→ Work required
Rewrite the lines from the line with "Would you identify" up to and including the line with "-0.022240, 0.697546, 0.098660]]", replacing "image" with "photo" and keeping everything else unchanged. Leave the pictures out of your answer.

→ Material to process
----------------------------------------
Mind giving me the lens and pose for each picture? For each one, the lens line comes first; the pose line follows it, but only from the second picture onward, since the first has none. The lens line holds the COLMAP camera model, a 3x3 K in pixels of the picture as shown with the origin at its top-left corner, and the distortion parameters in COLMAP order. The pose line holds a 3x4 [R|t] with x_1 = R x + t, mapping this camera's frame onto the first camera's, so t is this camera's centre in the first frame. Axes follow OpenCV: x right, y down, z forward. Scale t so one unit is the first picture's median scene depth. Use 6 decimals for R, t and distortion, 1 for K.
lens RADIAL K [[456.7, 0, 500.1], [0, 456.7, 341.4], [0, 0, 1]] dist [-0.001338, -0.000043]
----------------------------------------
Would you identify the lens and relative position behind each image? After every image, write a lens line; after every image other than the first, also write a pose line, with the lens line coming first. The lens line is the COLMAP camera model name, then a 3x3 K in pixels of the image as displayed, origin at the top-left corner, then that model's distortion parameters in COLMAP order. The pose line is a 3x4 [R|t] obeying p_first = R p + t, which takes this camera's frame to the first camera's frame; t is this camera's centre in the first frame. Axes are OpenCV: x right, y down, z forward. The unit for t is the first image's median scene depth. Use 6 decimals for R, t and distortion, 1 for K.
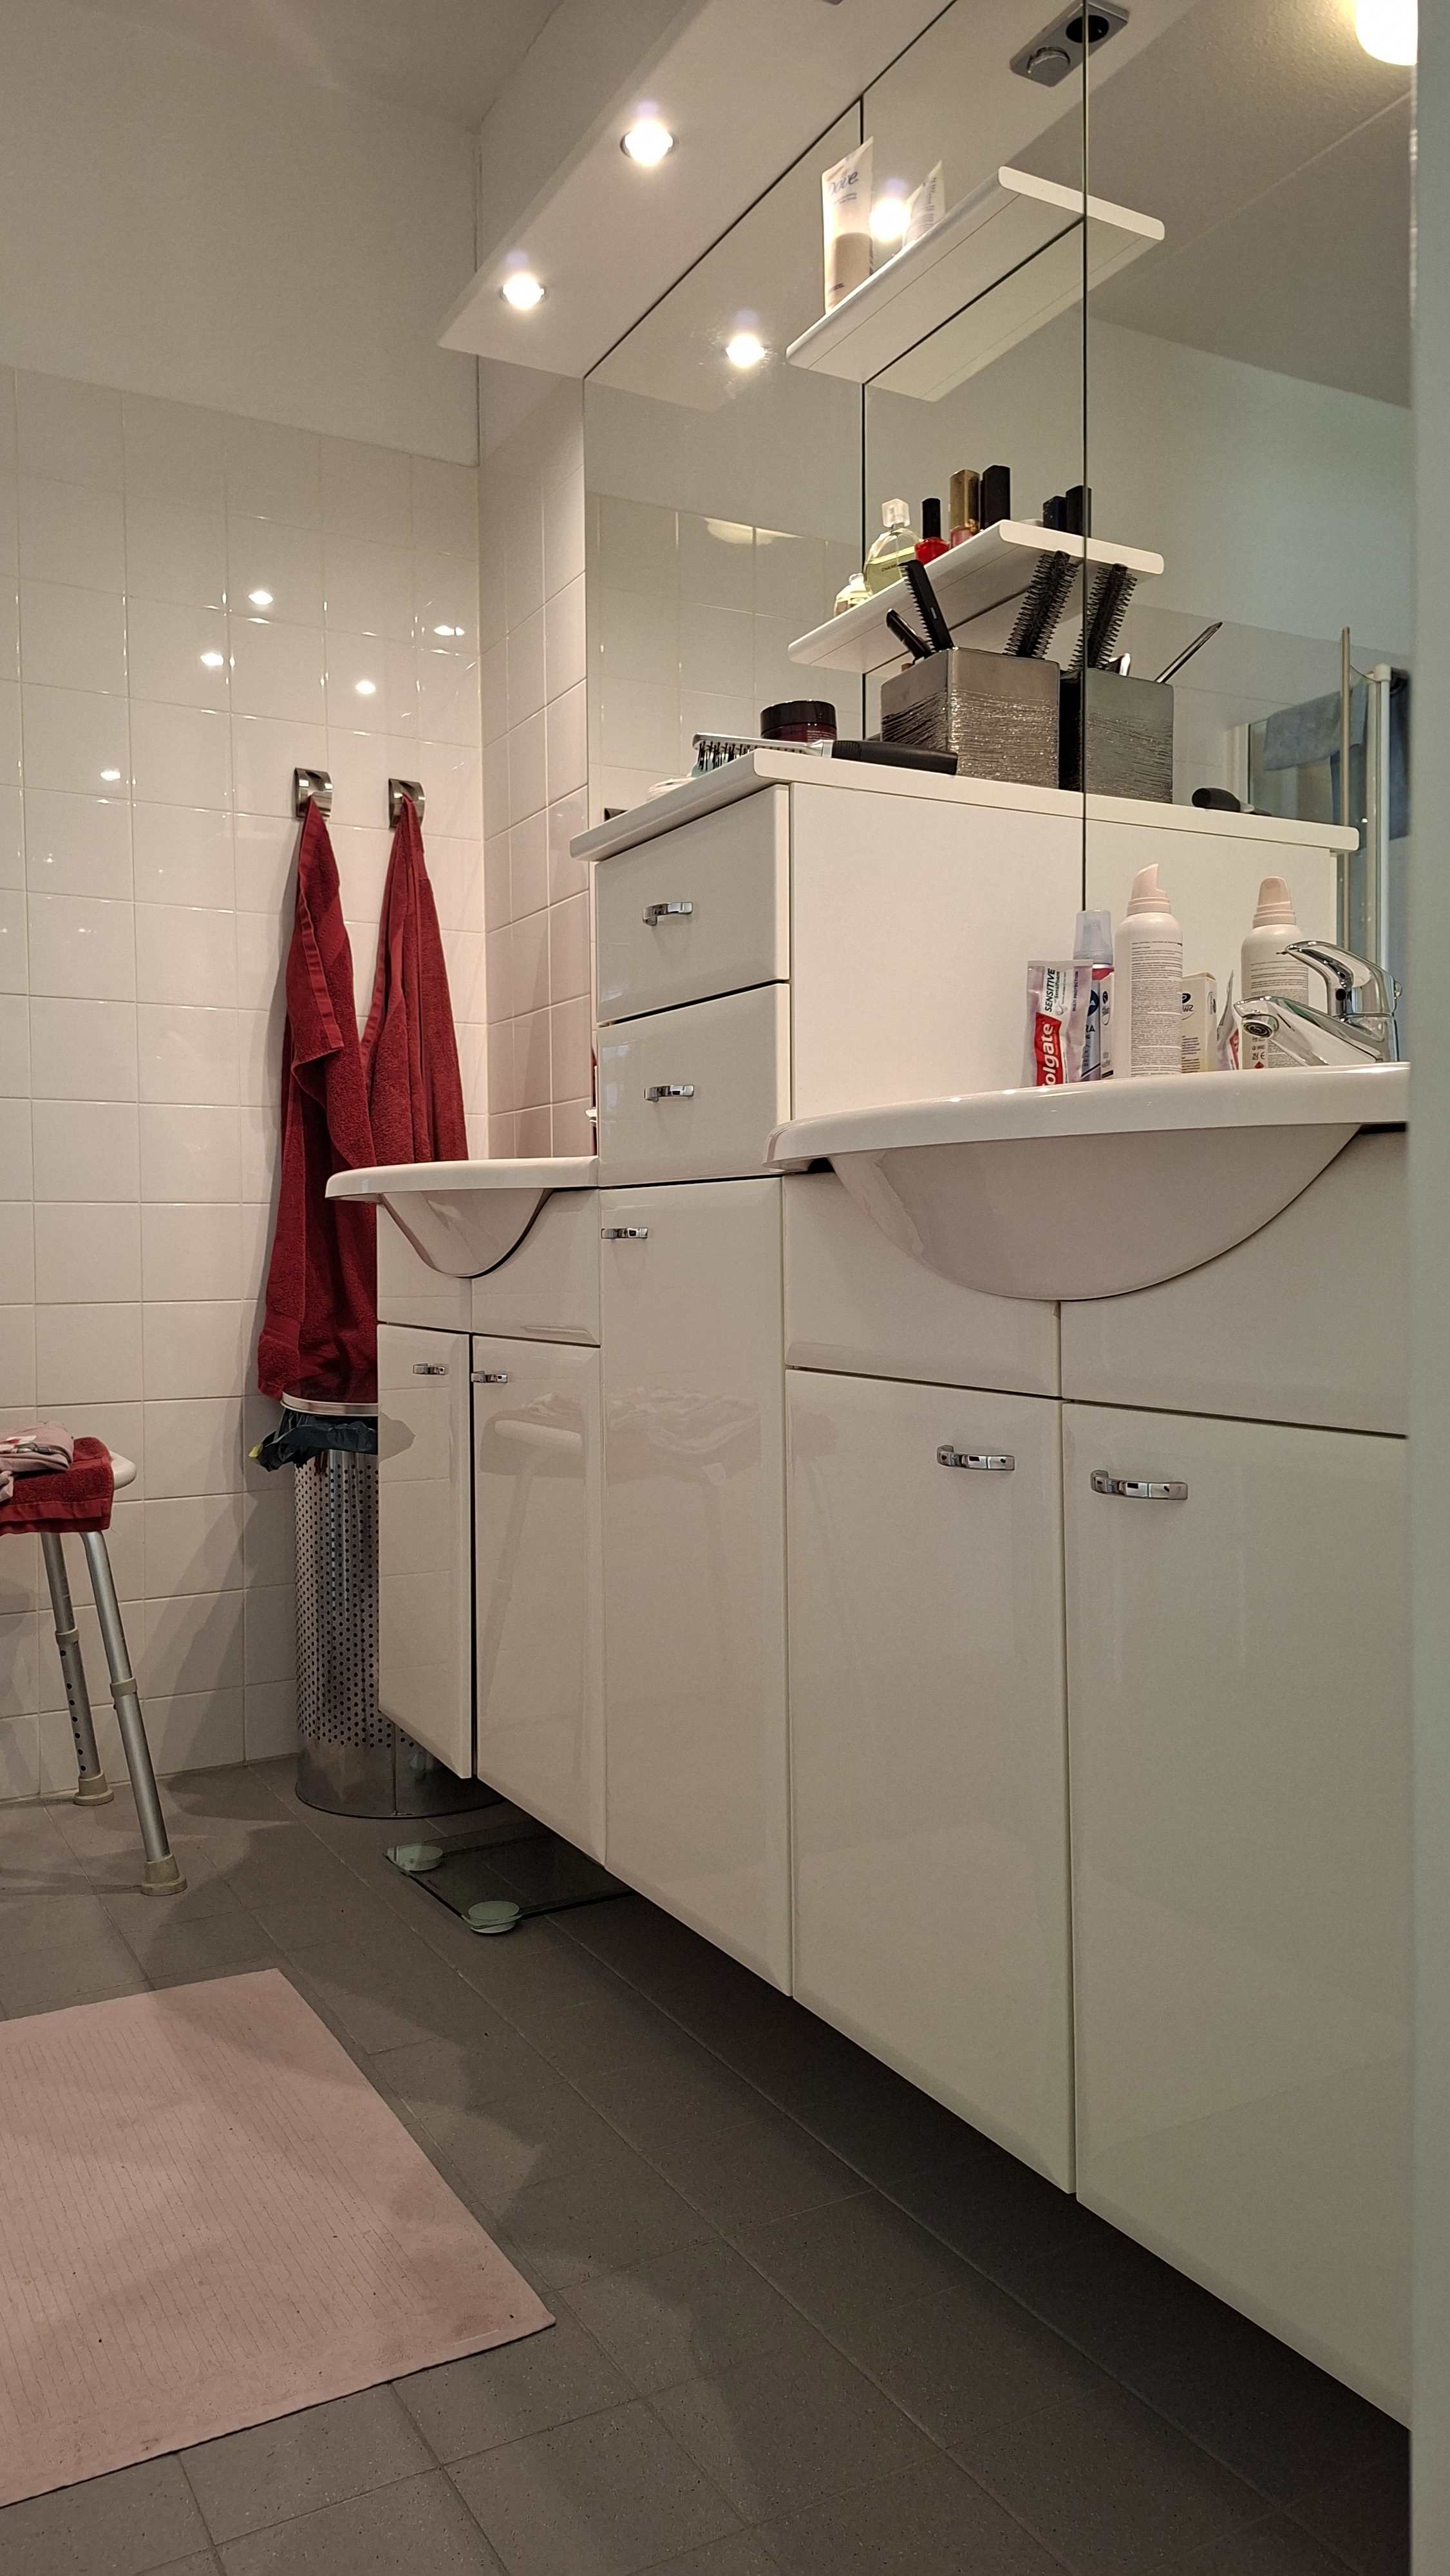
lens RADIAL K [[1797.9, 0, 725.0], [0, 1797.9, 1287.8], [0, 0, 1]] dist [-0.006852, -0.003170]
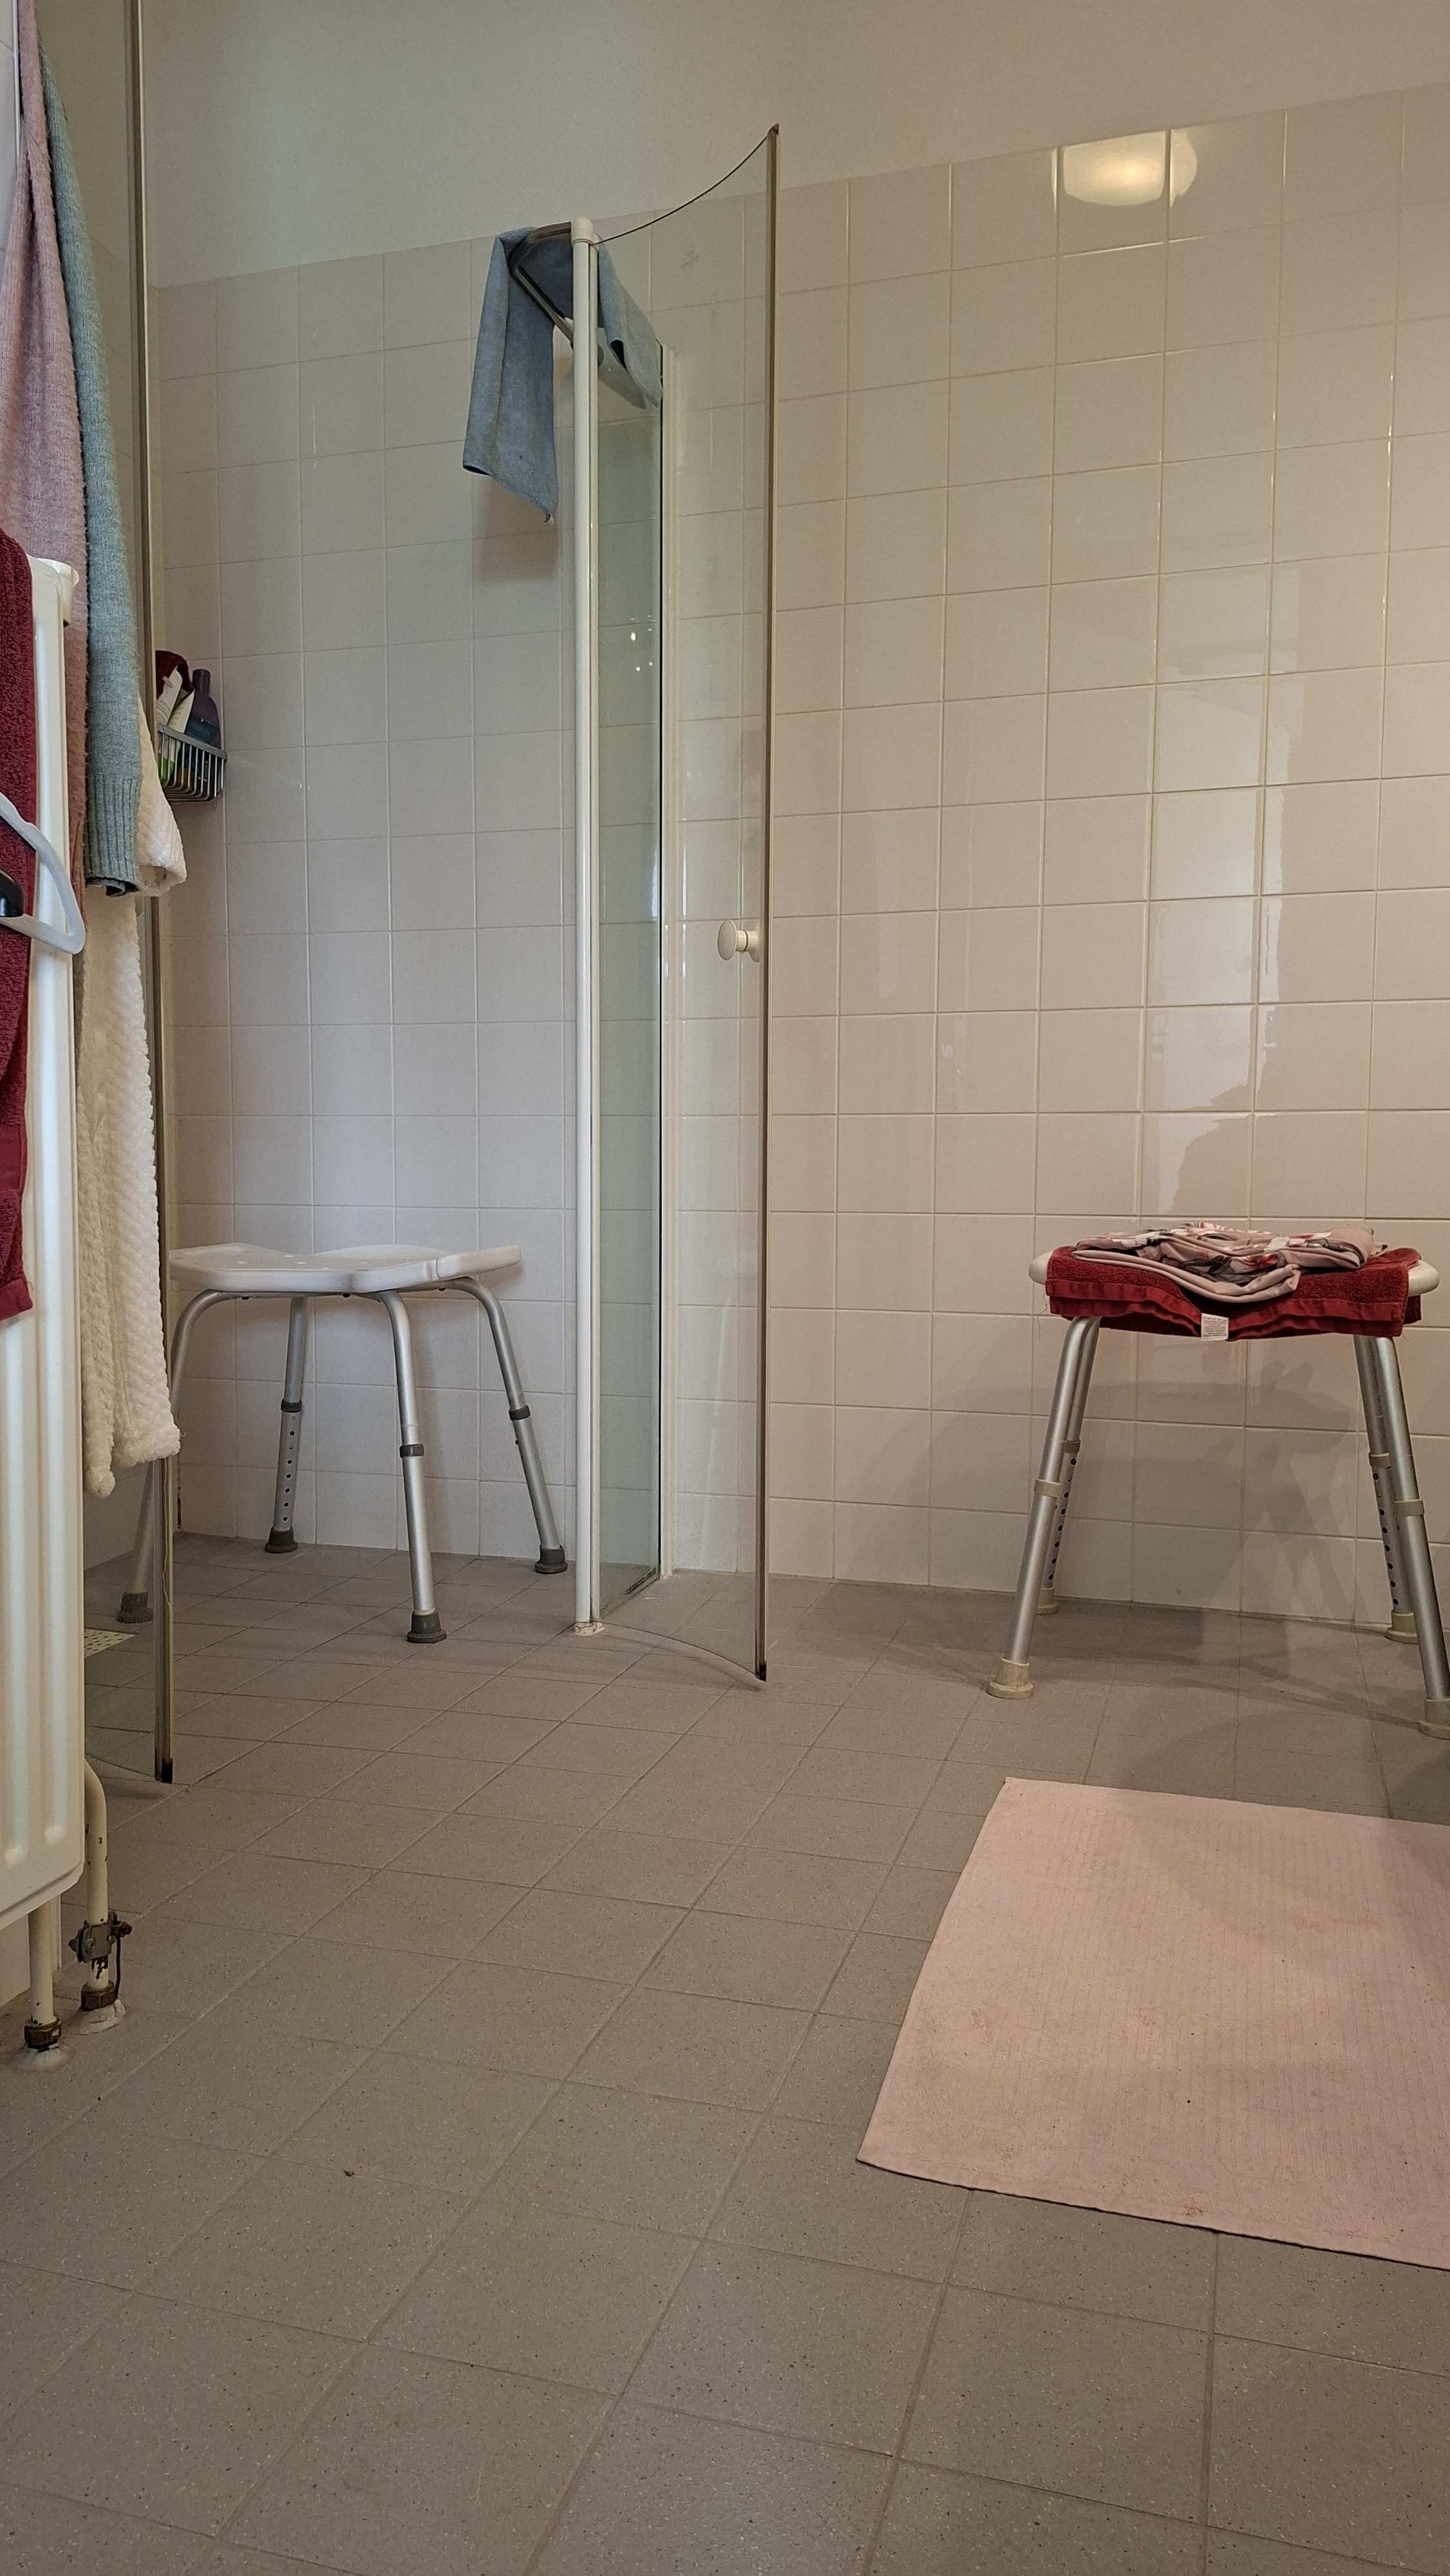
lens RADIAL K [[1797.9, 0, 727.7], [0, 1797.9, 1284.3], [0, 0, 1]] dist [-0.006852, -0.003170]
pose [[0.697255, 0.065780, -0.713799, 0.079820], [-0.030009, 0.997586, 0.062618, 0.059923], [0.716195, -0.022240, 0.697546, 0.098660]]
----------------------------------------
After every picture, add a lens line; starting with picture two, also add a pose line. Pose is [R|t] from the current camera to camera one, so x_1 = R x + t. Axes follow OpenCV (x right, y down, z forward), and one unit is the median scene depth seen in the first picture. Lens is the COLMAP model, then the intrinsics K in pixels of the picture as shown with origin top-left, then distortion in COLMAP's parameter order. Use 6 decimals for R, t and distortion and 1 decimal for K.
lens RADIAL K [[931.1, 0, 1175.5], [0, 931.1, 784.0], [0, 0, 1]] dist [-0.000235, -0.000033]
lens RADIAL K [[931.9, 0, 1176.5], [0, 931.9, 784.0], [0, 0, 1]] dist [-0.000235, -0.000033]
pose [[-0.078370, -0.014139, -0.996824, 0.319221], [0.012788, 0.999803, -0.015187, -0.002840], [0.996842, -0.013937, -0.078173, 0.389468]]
----------------------------------------
→ Solution to the exercise
Would you identify the lens and relative position behind each photo? After every photo, write a lens line; after every photo other than the first, also write a pose line, with the lens line coming first. The lens line is the COLMAP camera model name, then a 3x3 K in pixels of the photo as displayed, origin at the top-left corner, then that model's distortion parameters in COLMAP order. The pose line is a 3x4 [R|t] obeying p_first = R p + t, which takes this camera's frame to the first camera's frame; t is this camera's centre in the first frame. Axes are OpenCV: x right, y down, z forward. The unit for t is the first photo's median scene depth. Use 6 decimals for R, t and distortion, 1 for K.
lens RADIAL K [[1797.9, 0, 725.0], [0, 1797.9, 1287.8], [0, 0, 1]] dist [-0.006852, -0.003170]
lens RADIAL K [[1797.9, 0, 727.7], [0, 1797.9, 1284.3], [0, 0, 1]] dist [-0.006852, -0.003170]
pose [[0.697255, 0.065780, -0.713799, 0.079820], [-0.030009, 0.997586, 0.062618, 0.059923], [0.716195, -0.022240, 0.697546, 0.098660]]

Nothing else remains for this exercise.